Утилитарная мораль, начало которой положено еще софистами, а дальнейшее развитие сделано киренской школой (Аристипп) и продолжается до самого новейшего времени (Бантам, Дж. Милль, А. Бэн, Г. Спенсер), сохраняет везде тип доктрины, измеряющей достоинство поступков единственно их отношением к счастью людей и не допускающей никаких примитивных свойств нравственной природы человека. Высшая и конечная цель деятельности человека есть наивозможно большее счастье личное или общее, и это счастье состоит в наивозможно большей сумме удовольствий при наименьшей сумме страданий, и действия человеческие суть нравственно добрые или злые, смотря по тому, увеличивают ли они или же уменьшают человеческое счастье. Под утилитаризмом можно поэтому, согласно определению Милля, "разуметь всякую доктрину, которая признает основанием нравственности полезность или принцип величайшего счастья и оценивает поступки, то есть находит их нравственными или ненравственными, только по их отношению к нашему счастью" [5].

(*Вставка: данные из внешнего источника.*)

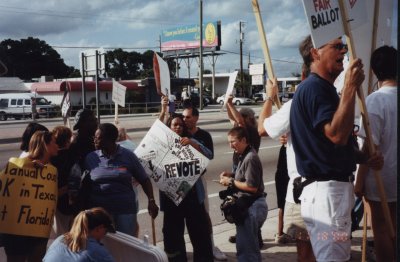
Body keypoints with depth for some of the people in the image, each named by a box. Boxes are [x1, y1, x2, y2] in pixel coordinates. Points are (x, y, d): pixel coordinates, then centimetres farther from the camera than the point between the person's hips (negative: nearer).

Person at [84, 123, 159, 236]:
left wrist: (151, 200, -5)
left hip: (125, 209, -1)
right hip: (99, 210, 1)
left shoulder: (128, 156, 2)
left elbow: (144, 180, 6)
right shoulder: (90, 158, 5)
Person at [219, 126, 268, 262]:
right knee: (250, 245, 22)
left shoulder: (250, 158, -19)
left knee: (245, 246, -5)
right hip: (248, 204, 11)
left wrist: (231, 182, -15)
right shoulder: (244, 156, 12)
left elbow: (252, 187, -23)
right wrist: (232, 175, 8)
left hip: (252, 206, -11)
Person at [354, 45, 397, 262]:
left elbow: (371, 146, -18)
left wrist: (360, 180, -11)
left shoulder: (375, 100, -17)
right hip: (395, 175, 6)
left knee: (381, 228, 6)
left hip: (381, 177, -6)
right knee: (392, 226, 18)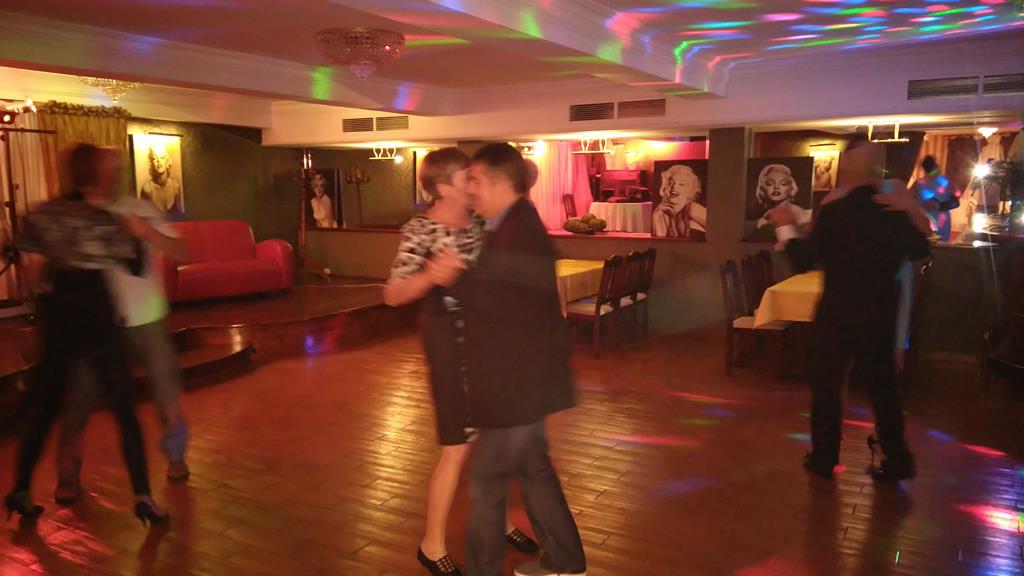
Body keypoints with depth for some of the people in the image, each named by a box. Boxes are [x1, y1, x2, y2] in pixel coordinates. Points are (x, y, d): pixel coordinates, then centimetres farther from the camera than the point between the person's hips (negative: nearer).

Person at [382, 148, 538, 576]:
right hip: (452, 343, -7)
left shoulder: (478, 219, 5)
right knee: (458, 447, 0)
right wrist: (432, 275, -37)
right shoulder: (421, 230, -16)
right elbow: (393, 295, -20)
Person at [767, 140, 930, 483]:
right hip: (880, 315, 3)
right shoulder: (896, 212, -5)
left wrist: (785, 228, 4)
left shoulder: (833, 212, -15)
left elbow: (802, 260, -9)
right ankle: (897, 461, 20)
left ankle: (824, 458, 16)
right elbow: (920, 252, 12)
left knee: (827, 385, 10)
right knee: (883, 386, 15)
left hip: (837, 314, -3)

Различие утилитарных теорий обусловливается только попытками построить такой идеал и указать такую цель жизни, которая могла бы обеспечивать действительное благо каждого человека. Сущность же метода утилитаризма заключается в следующем силлогизме: большей посылкой служит положение, что ценность всякого поступка определяется его пригодностью для достижения известной цели; меньшая посылка на основании исследования опытной действительности утверждает, что единственной и всеобщей целью человеческих действий служит личное удовольствие или польза. Отсюда заключение, что польза служит критерием для оценки нравственного достоинства поступков [6].
При таком взгляде на нравственность, когда эгоизм признается целью всех человеческих действий, вовсе нетрудно, конечно, прийти к такому положению, какое высказал Бернард Мандевиль, что вся нравственность человека заключается в его слабостях и пороках, к чему, в сущности, сводится все рассуждение Мандевиля о нравственности [7].

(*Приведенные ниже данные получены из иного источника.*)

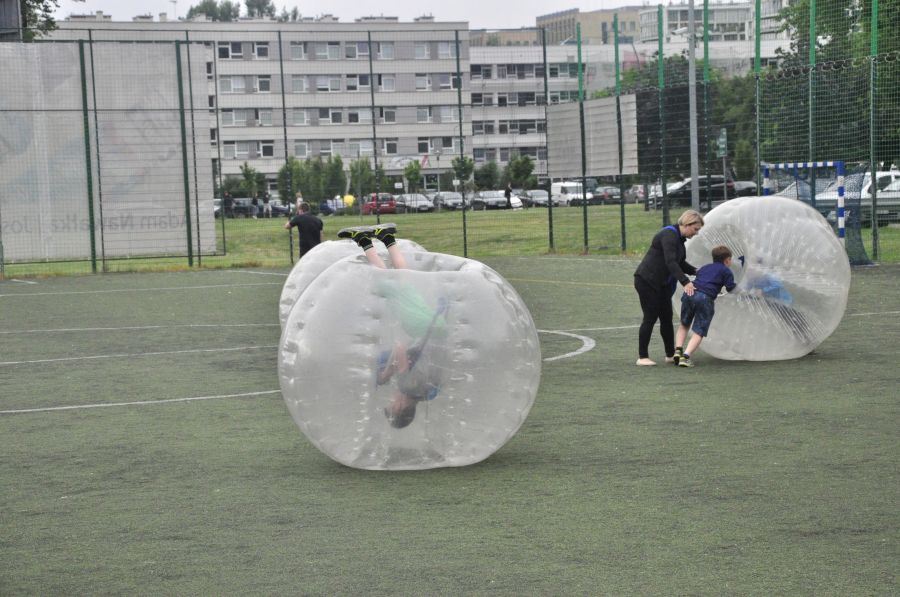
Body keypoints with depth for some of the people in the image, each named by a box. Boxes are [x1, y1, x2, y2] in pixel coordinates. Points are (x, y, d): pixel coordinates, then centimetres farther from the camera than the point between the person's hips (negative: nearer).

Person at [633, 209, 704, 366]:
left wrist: (695, 271, 3)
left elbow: (680, 262, 21)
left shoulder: (679, 238, 12)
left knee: (666, 317, 9)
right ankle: (642, 357, 0)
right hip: (647, 281, -10)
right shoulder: (669, 235, -19)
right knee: (650, 318, -6)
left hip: (661, 283, 10)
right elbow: (670, 262, -30)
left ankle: (670, 354, 16)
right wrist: (685, 282, -37)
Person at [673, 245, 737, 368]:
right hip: (705, 298, -5)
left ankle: (678, 349, 6)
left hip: (689, 293, 5)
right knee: (699, 332, 0)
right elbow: (731, 288, 9)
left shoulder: (705, 267, 28)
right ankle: (685, 356, -18)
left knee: (684, 325, 25)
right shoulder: (726, 271, 13)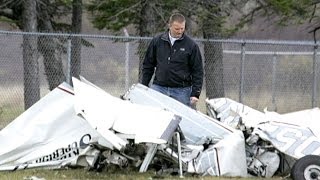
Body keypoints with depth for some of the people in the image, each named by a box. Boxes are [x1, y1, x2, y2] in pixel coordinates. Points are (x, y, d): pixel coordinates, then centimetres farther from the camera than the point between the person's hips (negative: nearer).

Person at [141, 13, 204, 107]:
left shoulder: (191, 45, 1)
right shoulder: (157, 41, 6)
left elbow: (198, 71, 2)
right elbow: (148, 66, 15)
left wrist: (195, 94, -6)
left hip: (182, 91, -1)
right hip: (159, 88, 1)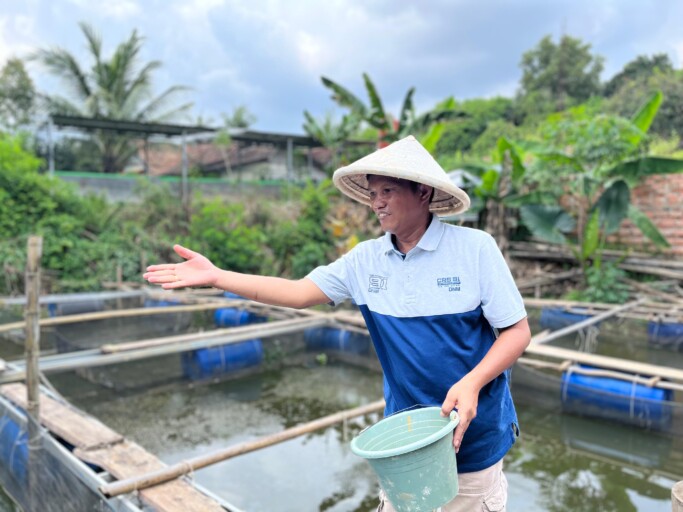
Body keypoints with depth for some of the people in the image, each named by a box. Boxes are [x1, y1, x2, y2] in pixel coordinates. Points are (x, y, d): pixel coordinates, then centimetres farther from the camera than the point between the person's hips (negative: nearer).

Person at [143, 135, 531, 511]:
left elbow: (517, 331, -10)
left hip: (473, 435, -3)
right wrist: (216, 277, -9)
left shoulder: (476, 248, -13)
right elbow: (300, 293, -3)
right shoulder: (366, 260, -2)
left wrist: (472, 383, -26)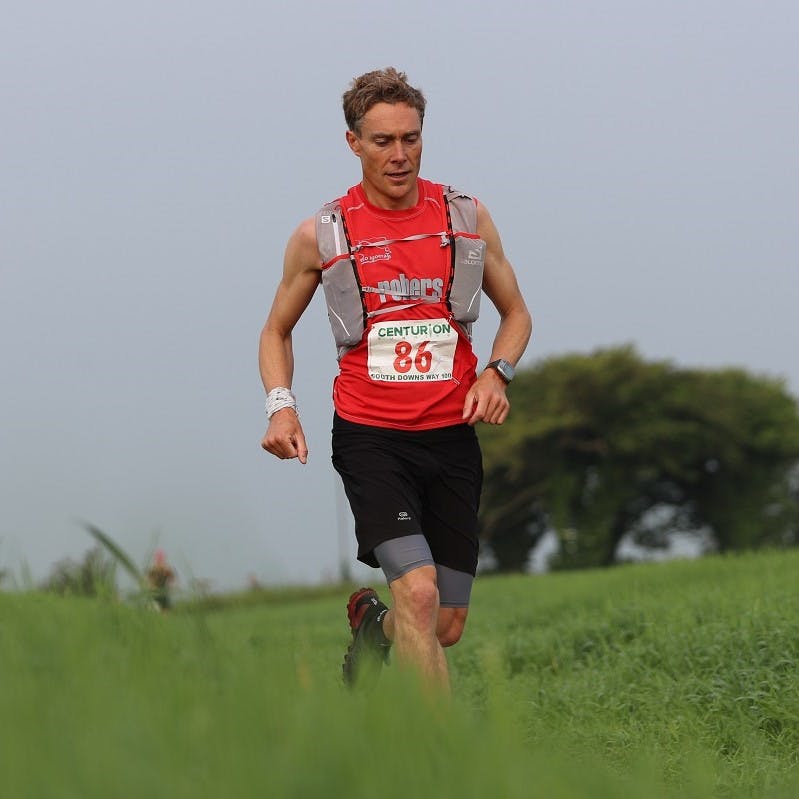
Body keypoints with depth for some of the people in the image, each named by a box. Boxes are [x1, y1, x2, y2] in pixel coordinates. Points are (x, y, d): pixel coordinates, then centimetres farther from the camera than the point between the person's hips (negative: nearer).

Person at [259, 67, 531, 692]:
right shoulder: (322, 235, 1)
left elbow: (516, 313, 16)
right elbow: (277, 330, 14)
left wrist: (496, 373, -4)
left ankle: (368, 625, 39)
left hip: (452, 434, 3)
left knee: (446, 627, 6)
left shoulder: (466, 217, 5)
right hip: (369, 435, -3)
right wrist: (281, 406, -3)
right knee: (417, 592, -22)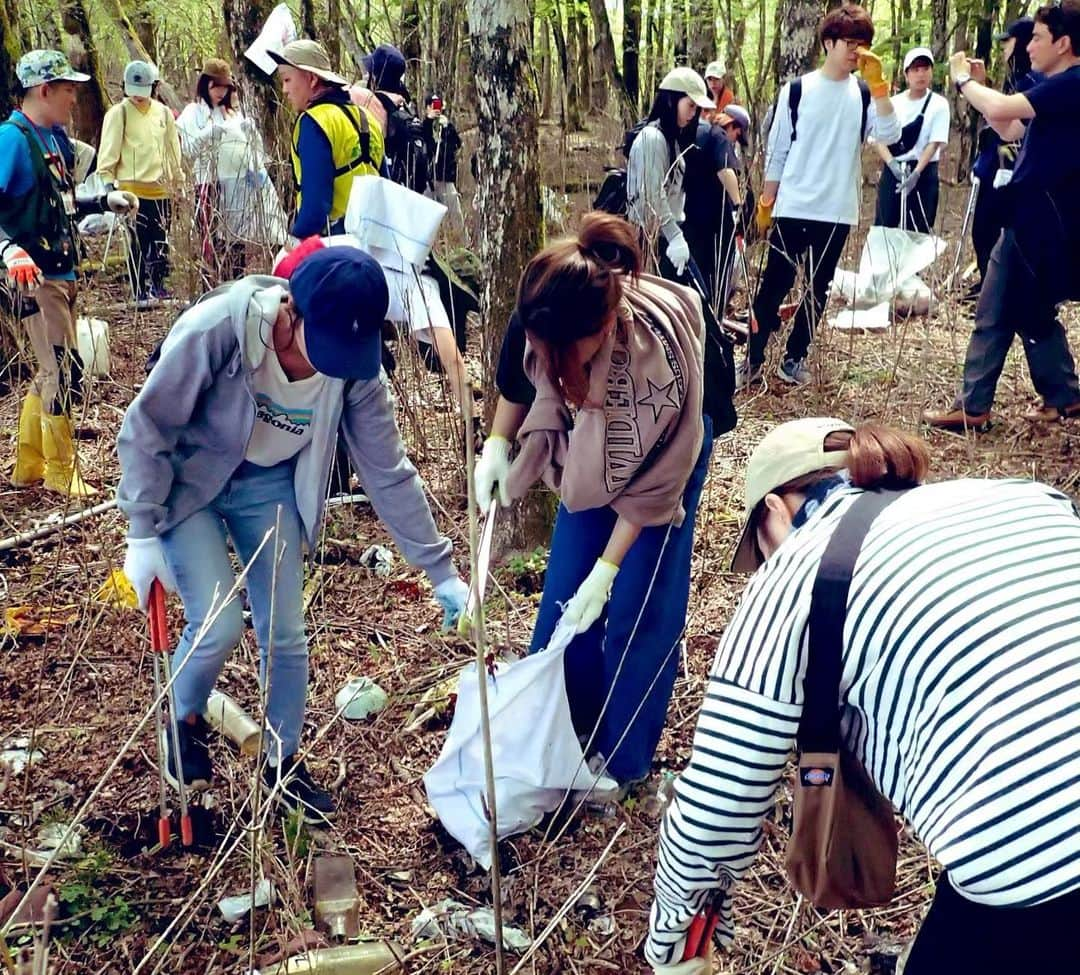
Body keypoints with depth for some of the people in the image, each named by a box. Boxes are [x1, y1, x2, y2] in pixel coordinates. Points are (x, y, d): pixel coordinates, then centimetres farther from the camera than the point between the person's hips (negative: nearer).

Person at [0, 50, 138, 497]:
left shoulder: (56, 138, 13)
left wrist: (106, 201, 17)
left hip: (62, 271, 9)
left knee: (54, 370, 15)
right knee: (63, 370, -5)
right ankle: (61, 472, 9)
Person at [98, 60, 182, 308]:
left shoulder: (163, 113, 9)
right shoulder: (118, 113, -3)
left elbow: (173, 149, 17)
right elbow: (107, 152, -3)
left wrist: (176, 179, 17)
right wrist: (108, 183, -8)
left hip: (161, 188, 4)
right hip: (132, 188, -4)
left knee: (161, 241, 9)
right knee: (139, 243, -3)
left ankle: (157, 285, 22)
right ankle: (141, 292, 1)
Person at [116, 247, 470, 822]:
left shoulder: (355, 366, -21)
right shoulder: (216, 329, -34)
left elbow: (387, 471, -11)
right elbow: (146, 428, -21)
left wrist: (440, 571, -8)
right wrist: (143, 534, -19)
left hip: (269, 486, 3)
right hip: (186, 480, -3)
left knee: (285, 634, 2)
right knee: (218, 625, -15)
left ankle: (284, 762, 26)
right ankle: (184, 721, 19)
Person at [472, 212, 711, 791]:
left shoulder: (661, 352, -42)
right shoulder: (540, 323, -30)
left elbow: (654, 482, -28)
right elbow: (518, 380, -3)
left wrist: (607, 570, -26)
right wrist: (496, 443, -16)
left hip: (670, 445, -4)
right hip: (591, 448, 5)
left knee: (638, 605, -3)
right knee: (565, 589, 7)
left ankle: (622, 760, 14)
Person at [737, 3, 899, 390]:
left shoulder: (866, 93, 4)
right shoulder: (796, 90, 0)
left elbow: (890, 136, -11)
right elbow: (777, 151, 3)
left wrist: (877, 84, -16)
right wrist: (766, 203, 2)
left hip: (837, 212, 2)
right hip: (793, 209, -2)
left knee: (818, 288, 8)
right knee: (774, 284, 0)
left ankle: (795, 356, 19)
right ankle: (753, 359, 8)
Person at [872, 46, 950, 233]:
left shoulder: (939, 104, -3)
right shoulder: (893, 103, 5)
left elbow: (935, 143, -10)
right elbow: (878, 138, 0)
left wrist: (916, 173, -23)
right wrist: (892, 163, -18)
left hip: (924, 173, -3)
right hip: (892, 171, 3)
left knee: (918, 232, -1)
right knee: (882, 227, 6)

Нетрудно, конечно, придумать и такую цель жизни, которая бы при своем осуществлении могла гарантировать наибольшее счастье наибольшего количества людей, а такой целью большинство моралистов считают стремление к общей пользе, но трудно сделать, чтобы человек признал безусловную обязательность этой цели, перенес ее в область личной жизни и представил ее как внутреннюю обязанность, наложенную на себя самим же в силу осознания ее безусловной ценности. Ведь собственная природа человека непосредственно говорит и требует только личной пользы и удовольствия, и он еще только путем размышлений и доводов должен оправдывать самопожертвование в пользу других и пожелать видеть свое счастье в служении другим. Тот же самый эгоизм, который указывается утилитаристами в качестве природного мотива деятельности, мог бы оказать в этом случае очень плохую услугу, если бы у человека не было других каких-нибудь, более сильных, природных мотивов для самопожертвования. Древние софисты в этом отношении были гораздо последовательнее новейших утилитаристов, когда говорили, что ограничивать свои удовольствия и желания - это значит "перестать быть человеком и сделаться камнем или трупом" (Горгий) [8]. Чтобы идея всеобщей пользы могла властвовать над людьми и двигать их волей, она должна быть природным мотивом деятельности и осуществляться человеком независимо от расчета, исполняется она другими людьми или нет. Но это последнее и оказывается невозможным для человека, потому что только при этом расчете и появляется интерес определять ею свою деятельность. Ведь воля человека во всех своих хотениях и стремлениях всегда руководствуется какими-нибудь интересами своего чувства, и во всех своих действиях, направленных к достижению поставленных интересов, она всегда и обязательно руководствуется какими-нибудь расчетами мысли. Человек может поэтому стремиться к общей пользе только при условии, что и другие люди будут то же делать, так как только в этом случае он может обеспечить себе благополучие, а поэтому обязанность общей пользы имеет условный, а не безусловный характер. Если для каждого человека, по заявлению самих утилитаристов, не может быть ничего ценнее своей личной пользы и удовольствия, то, очевидно, каждый человек и может сам себя определять к деятельности этим мотивом, а если направление воли должно решаться чувством приятного или неприятного, то для человека все равно, откуда это приятное.